(Saved entries)
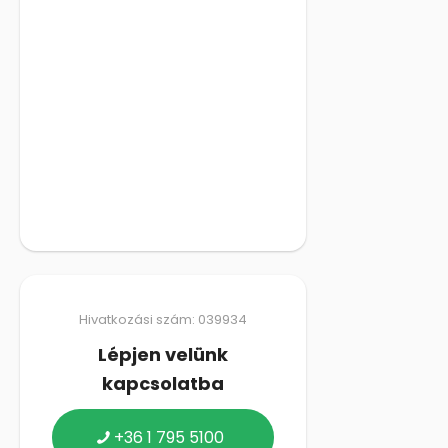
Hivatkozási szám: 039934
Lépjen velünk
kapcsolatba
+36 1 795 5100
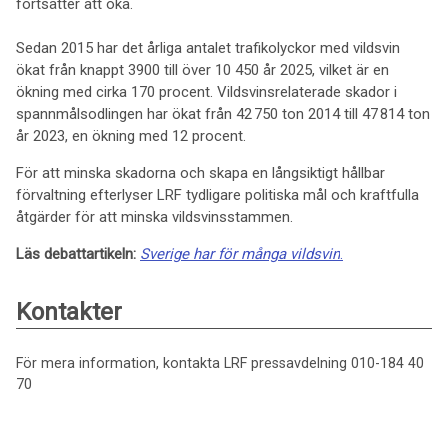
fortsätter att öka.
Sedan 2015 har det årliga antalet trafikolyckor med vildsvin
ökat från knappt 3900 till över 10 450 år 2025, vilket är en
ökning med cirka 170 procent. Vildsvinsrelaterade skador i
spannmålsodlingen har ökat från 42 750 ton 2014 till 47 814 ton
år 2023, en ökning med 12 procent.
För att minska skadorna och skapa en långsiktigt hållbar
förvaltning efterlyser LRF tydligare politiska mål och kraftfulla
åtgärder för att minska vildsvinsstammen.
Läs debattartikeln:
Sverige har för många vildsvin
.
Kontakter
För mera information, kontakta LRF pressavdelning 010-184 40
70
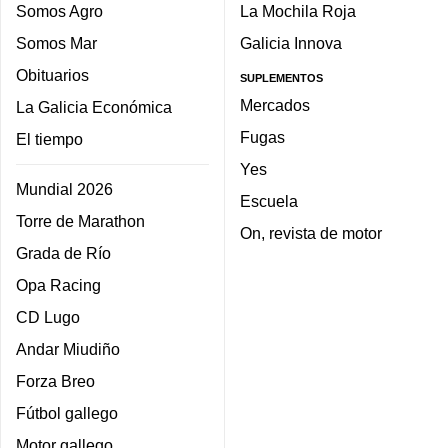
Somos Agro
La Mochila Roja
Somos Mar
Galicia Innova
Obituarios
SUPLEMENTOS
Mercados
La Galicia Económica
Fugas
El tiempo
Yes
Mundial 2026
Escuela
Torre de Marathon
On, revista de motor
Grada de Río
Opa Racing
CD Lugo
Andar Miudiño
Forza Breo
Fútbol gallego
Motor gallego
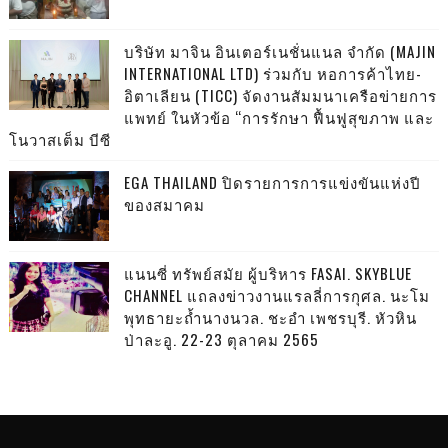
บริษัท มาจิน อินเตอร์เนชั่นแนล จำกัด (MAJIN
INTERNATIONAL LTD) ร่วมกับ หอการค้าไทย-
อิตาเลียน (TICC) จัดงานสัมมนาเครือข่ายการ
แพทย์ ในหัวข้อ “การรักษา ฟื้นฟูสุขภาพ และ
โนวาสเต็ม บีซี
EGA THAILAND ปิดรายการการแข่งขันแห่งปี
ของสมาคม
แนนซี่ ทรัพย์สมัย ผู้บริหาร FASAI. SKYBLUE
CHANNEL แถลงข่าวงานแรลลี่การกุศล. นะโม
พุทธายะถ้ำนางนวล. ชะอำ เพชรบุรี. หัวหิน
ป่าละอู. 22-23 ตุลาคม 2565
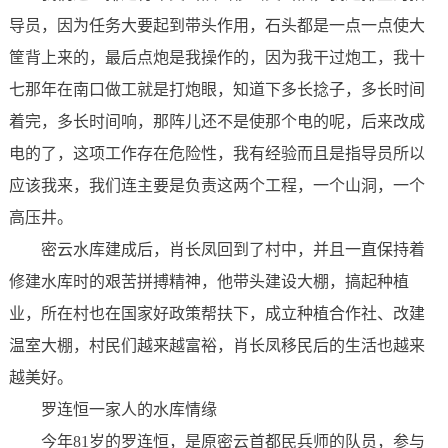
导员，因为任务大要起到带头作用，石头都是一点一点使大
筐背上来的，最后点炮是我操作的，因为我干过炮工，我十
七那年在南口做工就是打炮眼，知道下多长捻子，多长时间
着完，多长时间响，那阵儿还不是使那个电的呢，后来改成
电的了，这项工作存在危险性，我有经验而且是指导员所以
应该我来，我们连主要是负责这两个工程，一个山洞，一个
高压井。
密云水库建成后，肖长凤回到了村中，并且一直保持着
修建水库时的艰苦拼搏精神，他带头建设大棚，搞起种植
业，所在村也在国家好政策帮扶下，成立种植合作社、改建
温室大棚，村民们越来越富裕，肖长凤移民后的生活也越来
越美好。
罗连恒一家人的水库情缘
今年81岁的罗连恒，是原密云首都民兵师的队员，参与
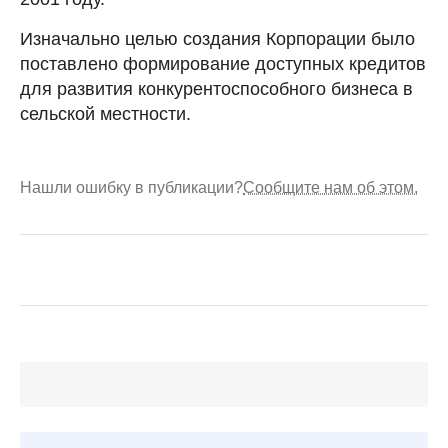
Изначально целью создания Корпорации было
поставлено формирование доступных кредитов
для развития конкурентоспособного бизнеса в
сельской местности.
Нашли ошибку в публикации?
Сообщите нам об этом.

*EXERCISE INSTRUCTIONS*. Would you transcribe all of the data exactly, omitting any pictures?

*ANSWER FOR THE TASK*.
Hivatkozási szám: 039934
Lépjen velünk
kapcsolatba
+36 1 795 5100
fortsätter att öka.
Sedan 2015 har det årliga antalet trafikolyckor med vildsvin
ökat från knappt 3900 till över 10 450 år 2025, vilket är en
ökning med cirka 170 procent. Vildsvinsrelaterade skador i
spannmålsodlingen har ökat från 42 750 ton 2014 till 47 814 ton
år 2023, en ökning med 12 procent.
För att minska skadorna och skapa en långsiktigt hållbar
förvaltning efterlyser LRF tydligare politiska mål och kraftfulla
åtgärder för att minska vildsvinsstammen.
Läs debattartikeln:
Sverige har för många vildsvin
.
Kontakter
För mera information, kontakta LRF pressavdelning 010-184 40
70
Somos Agro
La Mochila Roja
Somos Mar
Galicia Innova
Obituarios
SUPLEMENTOS
Mercados
La Galicia Económica
Fugas
El tiempo
Yes
Mundial 2026
Escuela
Torre de Marathon
On, revista de motor
Grada de Río
Opa Racing
CD Lugo
Andar Miudiño
Forza Breo
Fútbol gallego
Motor gallego
บริษัท มาจิน อินเตอร์เนชั่นแนล จำกัด (MAJIN
INTERNATIONAL LTD) ร่วมกับ หอการค้าไทย-
อิตาเลียน (TICC) จัดงานสัมมนาเครือข่ายการ
แพทย์ ในหัวข้อ “การรักษา ฟื้นฟูสุขภาพ และ
โนวาสเต็ม บีซี
EGA THAILAND ปิดรายการการแข่งขันแห่งปี
ของสมาคม
แนนซี่ ทรัพย์สมัย ผู้บริหาร FASAI. SKYBLUE
CHANNEL แถลงข่าวงานแรลลี่การกุศล. นะโม
พุทธายะถ้ำนางนวล. ชะอำ เพชรบุรี. หัวหิน
ป่าละอู. 22-23 ตุลาคม 2565
导员，因为任务大要起到带头作用，石头都是一点一点使大
筐背上来的，最后点炮是我操作的，因为我干过炮工，我十
七那年在南口做工就是打炮眼，知道下多长捻子，多长时间
着完，多长时间响，那阵儿还不是使那个电的呢，后来改成
电的了，这项工作存在危险性，我有经验而且是指导员所以
应该我来，我们连主要是负责这两个工程，一个山洞，一个
高压井。
密云水库建成后，肖长凤回到了村中，并且一直保持着
修建水库时的艰苦拼搏精神，他带头建设大棚，搞起种植
业，所在村也在国家好政策帮扶下，成立种植合作社、改建
温室大棚，村民们越来越富裕，肖长凤移民后的生活也越来
越美好。
罗连恒一家人的水库情缘
今年81岁的罗连恒，是原密云首都民兵师的队员，参与
Изначально целью создания Корпорации было
поставлено формирование доступных кредитов
для развития конкурентоспособного бизнеса в
сельской местности.
Нашли ошибку в публикации?
Сообщите нам об этом.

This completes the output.